Paul has been very active with student organizations and athletics outside of the classroom. He is an advisor for the Global Trade Mission and an advisor for the Skills USA Championships as well as a committee member for the National Technical Honor Society at OSTC-SE. Paul’s students also participate in several capstone community service marketing projects that benefit the Muscular Dystrophy Association.
Paul has spent the last 21 years as a high school basketball coach. He led his teams to several league championships and earned numerous Coach of the Year Awards. Paul is the founder of the Knights Basketball Coaching Academy, training over 1,200 coaches on the fundamentals of basketball and how to establish a positive basketball program for our youth.  All proceeds benefit Coaches vs.
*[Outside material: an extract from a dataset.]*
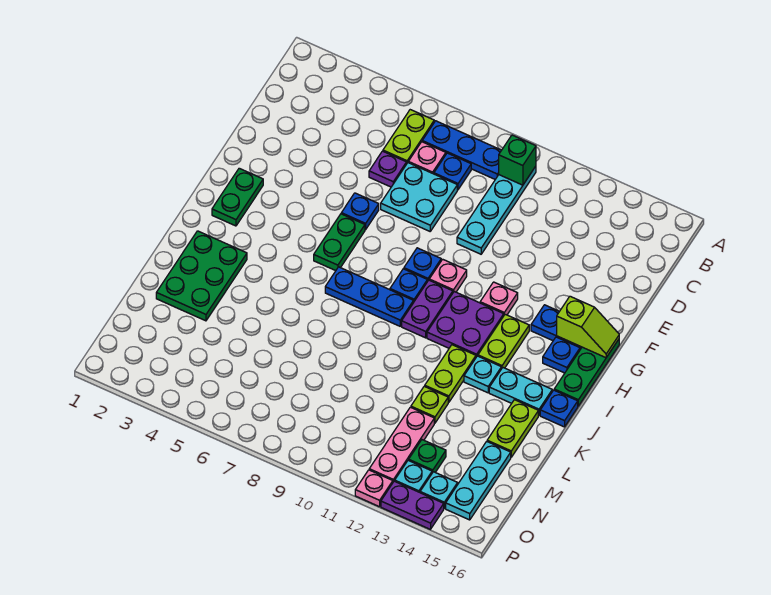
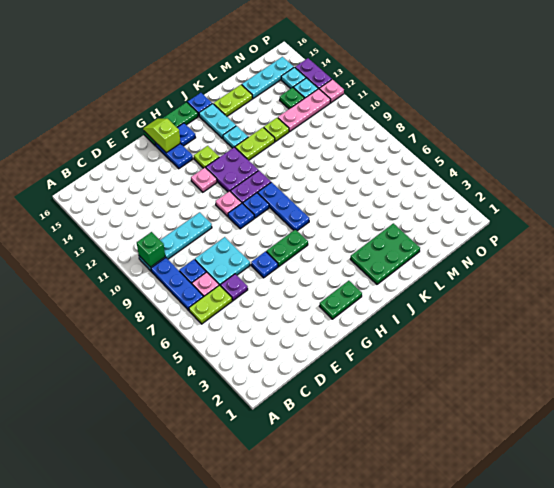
lime 1x2 plate [478,314,529,369] -> lime 1x1 plate [194,146,219,168]

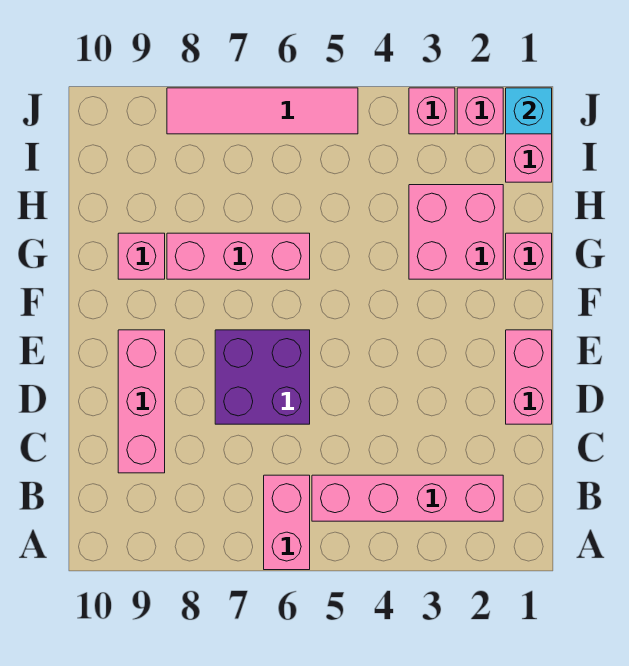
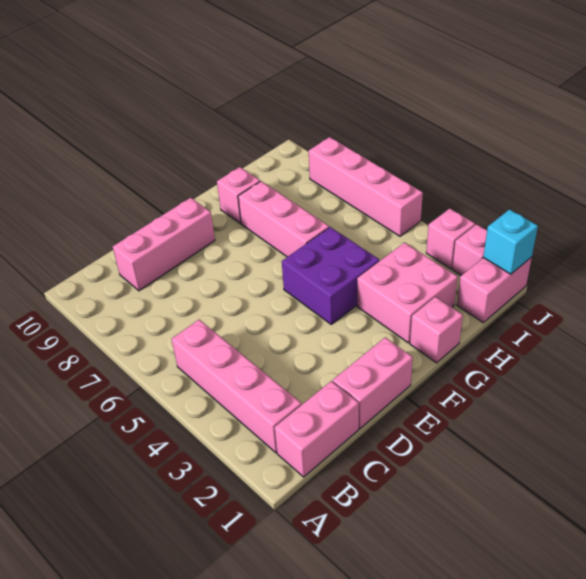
pink 1x2 brick [264,475,310,570] -> pink 1x2 brick moved to [275,381,359,477]
purple 2x2 brick [215,330,310,424] -> purple 2x2 brick moved to [282,227,379,324]
pink 1x4 tile [167,88,358,134] -> pink 1x4 brick [309,137,423,236]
Cancer.

Paul has extensive experience in utilizing technology to facilitate learning within his classroom. This facilitated approach to learning has allowed his students to earn national certifications and certificates in the Informational Technology and Business arenas. Paul is a member of many professional organizations and he has extensive experience as a conference presenter and provider of professional development for teachers on a local, state and national level.